As a writer, Bunn is great at building a world outward while digging inward into his characters at the same time, expanding the macro and the micro in a way that dramatically excels. Meanwhile, Octavia may not be the warrior that Conan is, but she speaks with wisdom that Conan seems to lack, noting that not every battle is worth fighting. Where that will leave Conan over this story arc will be interesting, now that’s he’s had a look at his personal devil.
Dheeraj Verma, an Indian-born comic artist credited as one of the first in the US comic industry who has worked a great deal for Avatar Press, steps in as artist and brings a grungier look for this issue. Conan isn’t as cleanly or perfectly rendered, and I like it. He isn’t as statuesque in Verma’s hands and feels more like a rugged wanderer. Atiyeh’s colors remain beautiful under the new art, creating a raw and haunting environment that Conan finds himself in.

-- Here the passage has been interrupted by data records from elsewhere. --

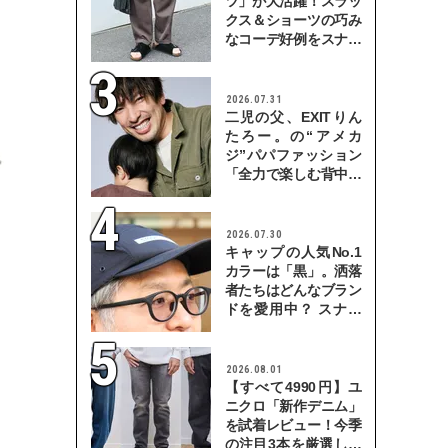
ツ」が大活躍！スラッ
クス＆ショーツの巧み
なコーデ好例をスナッ
プで
2026.07.31
二児の父、EXITりん
たろー。の“アメカ
ジ”パパファッション
「全力で楽しむ背中を
見せていきたい」
2026.07.30
キャップの人気No.1
カラーは「黒」。洒落
者たちはどんなブラン
ドを愛用中？ スナッ
プで検証！
2026.08.01
【すべて4990円】ユ
ニクロ「新作デニム」
を試着レビュー！今季
の注目3本を厳選して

The image that I found most effective was that of a giant statue dedicated to a god that is prayed to, yet helps little. In Conan’s world, there is no god that will save you. There is no happy ending, but a continuing deluge of hardships and blood. As hard as Conan tries, the little victories continue to push him to the next encounter, hoping to cut down all the evil until none remains. How effective this will prove, I guess we’ll have to wait and see. So far, every violent action seems to draw something even worse into his circle.